Our review of the factual findings of a trial court on a motion to suppress is highly deferential. State v. Watts, 223 N.J. 503, 516 (2015). In reviewing a motion to suppress, we "must uphold the factual findings underlying the trial court's decision so long as those findings are 'supported by sufficient credible evidence in the record.'" State v. Elders, 192 N.J. 224, 243 (2007) (quoting State v. Locurto, 157 N.J. 463, 474 (1999)). This is particularly true in situations "which are substantially influenced by [a motion judge's] opportunity to hear and see the witnesses and to have the 'feel' of the case, which a reviewing court cannot enjoy." State v. Johnson, 42 N.J. 146, 161 (1964). Our review of a motion judge's legal conclusions, however, is plenary. Manalapan Realty, L.P. v. Twp. Comm. of Manalapan, 140 N.J. 366, 378 (1995). Thus, we defer to the trial court's finding that Molinaro's testimony was compelling and credible and that most of Stichter's testimony was credible.

Based on the totality of the circumstances here, we think the facts do not establish that probable cause existed to arrest defendant for disorderly conduct under N.J.S.A. 2C:33-2(a)(1).

N.J.S.A. 2C:33-2(a)(1) provides:

a. Improper behavior. A person is guilty of a petty disorderly persons offense, if with purpose to cause public inconvenience, annoyance or alarm, or recklessly creating a risk thereof he
(1) Engages in fighting or threatening, or in violent or tumultuous behavior; or
(2) Creates a hazardous or physically dangerous condition by any act which serves no legitimate purpose of the actor.
. . . .
"Public" means affecting or likely to affect persons in a place to which the public or a substantial group has access; among the places included are highways, transport facilities, schools, prisons, apartment houses, places of business or amusement, or any neighborhood.

We clarified the application of N.J.S.A. 2C:33-2(a)(1) in State v. Stampone, 341 N.J.Super. 247 (App. Div. 2001). That case involved a brief altercation between a man waiting in a car on a residential street and a police officer investigating what he was doing in the area. Id. at 249-50. While checking the man's identification, the man reached for an unknown object. Id. at 250. Alarmed, the officer grabbed his arm and wrenched it back so he was sitting straight forward, and the man slammed the door almost on the officer's legs. Ibid. After checking the man's identification and establishing that he had a valid purpose for parking on the street, the officer charged him with disorderly conduct, N.J.S.A. 2C:33-2(a)(1). Id. at 253.

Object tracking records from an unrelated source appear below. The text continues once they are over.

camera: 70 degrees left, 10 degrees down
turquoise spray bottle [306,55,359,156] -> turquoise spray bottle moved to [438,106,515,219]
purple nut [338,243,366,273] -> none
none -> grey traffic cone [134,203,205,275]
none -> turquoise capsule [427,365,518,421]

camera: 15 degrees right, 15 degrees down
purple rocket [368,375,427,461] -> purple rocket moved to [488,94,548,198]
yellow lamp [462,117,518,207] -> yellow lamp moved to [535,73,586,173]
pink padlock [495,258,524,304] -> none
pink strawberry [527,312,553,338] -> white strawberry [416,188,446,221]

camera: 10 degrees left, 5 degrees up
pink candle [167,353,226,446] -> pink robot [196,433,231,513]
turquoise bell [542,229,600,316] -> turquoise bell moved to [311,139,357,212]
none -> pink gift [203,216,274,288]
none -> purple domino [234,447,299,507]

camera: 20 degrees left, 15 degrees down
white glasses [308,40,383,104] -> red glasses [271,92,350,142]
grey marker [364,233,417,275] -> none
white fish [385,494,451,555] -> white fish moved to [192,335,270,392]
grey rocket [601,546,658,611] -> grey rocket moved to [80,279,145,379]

We overturned the disorderly conduct conviction because those facts did not rise to the level of disorderly conduct the statute intends to prevent. Id. at 254-56. We explained the requirements of the offense charged:

Offensive language aside, in order to successfully convict an accused of disorderly conduct the State must prove beyond a reasonable doubt that the defendant caused public inconvenience, public annoyance or public alarm, or a reckless risk thereof, by fighting, threatening, violent or tumultuous conduct, or by creating a hazardous or physically dangerous condition by an act serving no legitimate purpose of the actor.
[Id. at 254.]

We found that none of these elements were present in defendant's conduct. Id. at 254-56. Defendant was not violent, threatening, or creating a hazardous condition. Id. at 254. Since there was no indication that any member of the public witnessed the exchange, defendant presented no capacity to cause public alarm or inconvenience. Id. at 255. Because the only conduct at issue was whether slamming a car door and almost hitting an officer's leg in the process constituted disorderly conduct, we held this was not sufficient to rise to a conviction for disorderly conduct under N.J.S.A. 2C:33-2(a)(1). Id. at 254-56.

Similarly here, we think the police lacked probable cause to arrest defendant for disorderly conduct under the totality of the circumstances. We see no evidence of violence or other physical conduct that would justify an arrest for a petty disorderly conduct offense. Defendant raised his hands and shouted obscenities about how the officers were not permitted to frisk him, getting more and more agitated. Defendant was standing directly in front of the entrance to Borough Hall, flailing his arms, and shouting. Flailing arms might be sufficient for the purposes of the statute if done in a manner that might strike the officers or passersby. But based on our review of the record, that did not happen.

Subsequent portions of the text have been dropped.